When working with CPython API, it’s easy to fall into the mode that we are writing C code only, without access to C++. In C, there are lots of things you might want to do that would require an annoying amount of boilerplate. For example, if it would be algorithmically better to maintain a hash map to answer lookup queries, an LLM writing C might just do a nested loop because actually implementing a hash map in C is a lot of work. You may need to prompt the LLM to make use of the C++ features.

Using fast or slow CPython APIs

Let’s suppose that you have a code object in Python and you want to access fields on it in C. There are two ways you can do this: you can access the field if as if you were accessing it from Python, e.g., the CPython equivalent of a getattr. Or, in some cases, the layout of the object is well known, and you can convert to this struct type and then access the field directly in the C style. The former is safe, ABI stable and will work even if the user duck types something unusual into the code: if you’re trying to port some existing Python code and need it to behave exactly in the same way, you need to go the slow route to ensure all of the interposition points get triggered. But most of the point of writing things in C is to go fast, and you will go faster if you can enforce, e.g,. that the user gave you an actual real code object, not some weird duck typed thing. Empirically, LLMs seem to prefer the former!
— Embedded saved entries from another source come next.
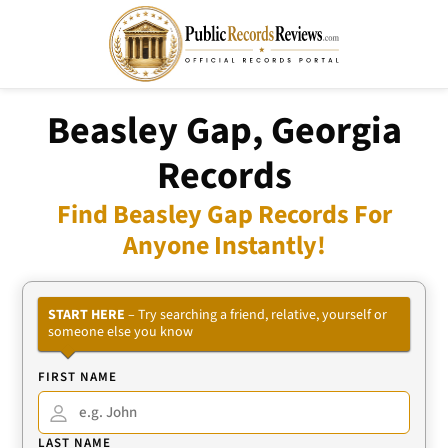
Beasley Gap, Georgia
Records
Find Beasley Gap Records For
Anyone Instantly!
START HERE
– Try searching a friend, relative, yourself or
someone else you know
FIRST NAME
LAST NAME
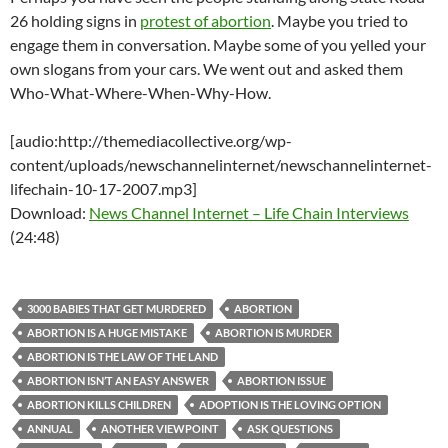
26 holding signs in
protest of abortion
. Maybe you tried to
engage them in conversation. Maybe some of you yelled your
own slogans from your cars. We went out and asked them
Who-What-Where-When-Why-How.
[audio:http://themediacollective.org/wp-
content/uploads/newschannelinternet/newschannelinternet-
lifechain-10-17-2007.mp3]
Download:
News Channel Internet – Life Chain Interviews
(24:48)
3000 BABIES THAT GET MURDERED
ABORTION
ABORTION IS A HUGE MISTAKE
ABORTION IS MURDER
ABORTION IS THE LAW OF THE LAND
ABORTION ISN’T AN EASY ANSWER
ABORTION ISSUE
ABORTION KILLS CHILDREN
ADOPTION IS THE LOVING OPTION
ANNUAL
ANOTHER VIEWPOINT
ASK QUESTIONS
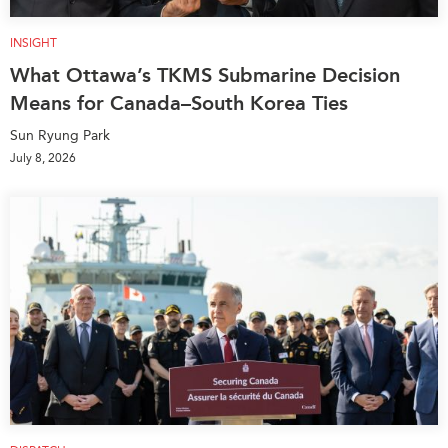
INSIGHT
What Ottawa’s TKMS Submarine Decision
Means for Canada–South Korea Ties
Sun Ryung Park
July 8, 2026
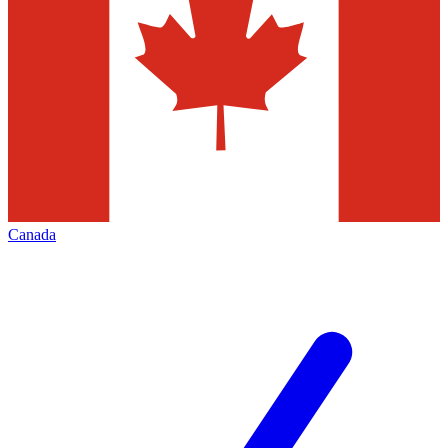
Canada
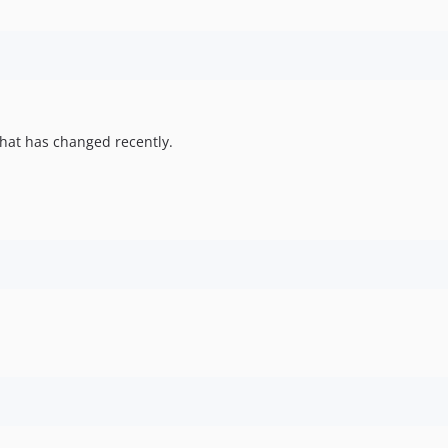
hat has changed recently.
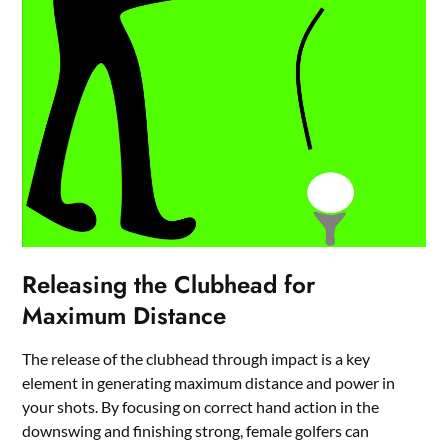
Releasing the Clubhead for
Maximum Distance
The release of the clubhead through impact is a key
element in generating maximum distance and power in
your shots. By focusing on correct hand action in the
downswing and finishing strong, female golfers can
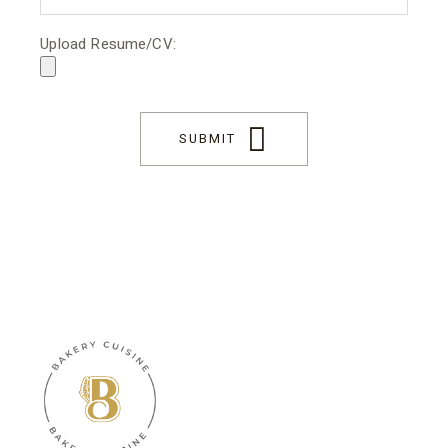
Upload Resume/CV:
SUBMIT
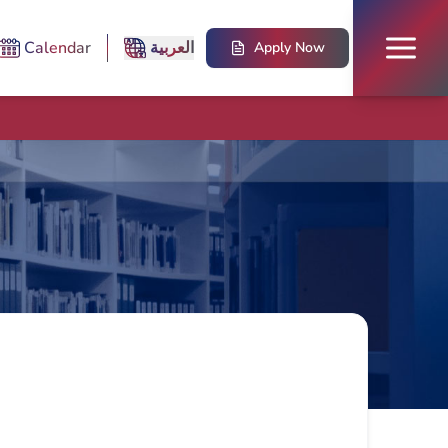
Calendar
العربية
Apply Now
Is the Python helper properly reimplemented in C

This is the inverse problem. Suppose that you need to implement some functionality that exists in Python, but has no C counterpart. It’s pretty easy for the LLM to dash off a rough approximation of the function but unless it is written in a style that is obviously equivalent (e.g., imagine just having unrolled the Python interpreter loop into a straight line sequence of CPython API calls that the interpreter would have done–by the way, this will speed things up and it can be a useful thing to do), it probably doesn’t do the same thing as the original function. And so there’s an important question one needs to ask here, which is in what ways is it different, and do those differences matter? This will not be assessed by default, so you’ll have to check.

Fast path efficiency

You’re probably writing things in C++ because you need them to be fast. This means that some reasoning about the cost of changes you are making are necessary. You had better not be introducing a virtual dispatch in a hot loop; if there is a small inefficiency that can be eliminated in a cost free way in the fastpath (e.g., coalescing two flags into a single flag, and checking only that flag in the fastpath), it’s a good idea to do it. When adding a new feature, it’s useful to reason through what exactly, on an instruction-by-instruction basis, is its overhead, and whether or not all of that overhead is necessary or not.

Risk assessment

This is perhaps the most important piece of it all. Bugs in C++ are very severe. Buggy Python code will just result in a crash with a legible stack trace; buggy C++ code can lead to segfaults or subtle memory corruption. Even when your change is exactly right, there an still be unforseen consequences: an extra field in a struct pushing the struct from one to two cache lines that obliterates performance, or a correct in isolation change that greatly increases the trigger rate of a latent bug elsewhere in the codebase. A big part of making changes to core C++ infrastructure is having done it enough in the past to have a sense of what is likely to be risky or not; and, perhaps more importantly, being able to follow up when your change causes a problem and incorporate this information into a way to make the push less risky in the future. Similarly, if you are just adding a change that only gets triggered when some new conditional is set, this is substantially less risky than a semantics preserving refactor of hot code, even though the latter hypothetically is a no-op!